*** Input material ***
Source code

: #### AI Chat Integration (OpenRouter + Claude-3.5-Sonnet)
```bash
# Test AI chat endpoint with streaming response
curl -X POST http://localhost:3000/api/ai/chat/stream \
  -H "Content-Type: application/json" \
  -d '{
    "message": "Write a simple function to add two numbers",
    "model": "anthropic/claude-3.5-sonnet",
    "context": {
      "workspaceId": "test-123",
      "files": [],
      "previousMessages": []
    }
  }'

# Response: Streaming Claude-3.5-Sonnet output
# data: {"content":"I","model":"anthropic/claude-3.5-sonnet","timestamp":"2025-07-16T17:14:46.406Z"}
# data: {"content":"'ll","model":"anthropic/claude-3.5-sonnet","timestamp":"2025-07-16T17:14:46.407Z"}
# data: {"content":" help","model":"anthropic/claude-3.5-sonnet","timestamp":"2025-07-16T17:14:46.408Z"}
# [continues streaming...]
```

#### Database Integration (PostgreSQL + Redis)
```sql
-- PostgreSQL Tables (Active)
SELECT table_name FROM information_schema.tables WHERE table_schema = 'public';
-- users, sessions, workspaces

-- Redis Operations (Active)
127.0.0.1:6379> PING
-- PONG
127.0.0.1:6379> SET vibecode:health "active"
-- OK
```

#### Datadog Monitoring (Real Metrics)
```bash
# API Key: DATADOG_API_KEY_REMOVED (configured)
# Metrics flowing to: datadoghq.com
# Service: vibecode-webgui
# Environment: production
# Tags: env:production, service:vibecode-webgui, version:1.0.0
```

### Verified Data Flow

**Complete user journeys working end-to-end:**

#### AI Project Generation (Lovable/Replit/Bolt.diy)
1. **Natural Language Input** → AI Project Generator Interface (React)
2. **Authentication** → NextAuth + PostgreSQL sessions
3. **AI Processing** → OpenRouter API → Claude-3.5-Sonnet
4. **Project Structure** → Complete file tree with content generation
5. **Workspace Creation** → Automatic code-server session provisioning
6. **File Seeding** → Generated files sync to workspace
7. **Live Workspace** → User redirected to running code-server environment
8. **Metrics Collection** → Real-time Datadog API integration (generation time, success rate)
*** End of Input material ***
Assigned task
Reproduce exactly the lines from the one containing "2. **Authentication** →" through the last line of the records, both included, and nothing else.

Exercise answer
2. **Authentication** → NextAuth + PostgreSQL sessions
3. **AI Processing** → OpenRouter API → Claude-3.5-Sonnet
4. **Project Structure** → Complete file tree with content generation
5. **Workspace Creation** → Automatic code-server session provisioning
6. **File Seeding** → Generated files sync to workspace
7. **Live Workspace** → User redirected to running code-server environment
8. **Metrics Collection** → Real-time Datadog API integration (generation time, success rate)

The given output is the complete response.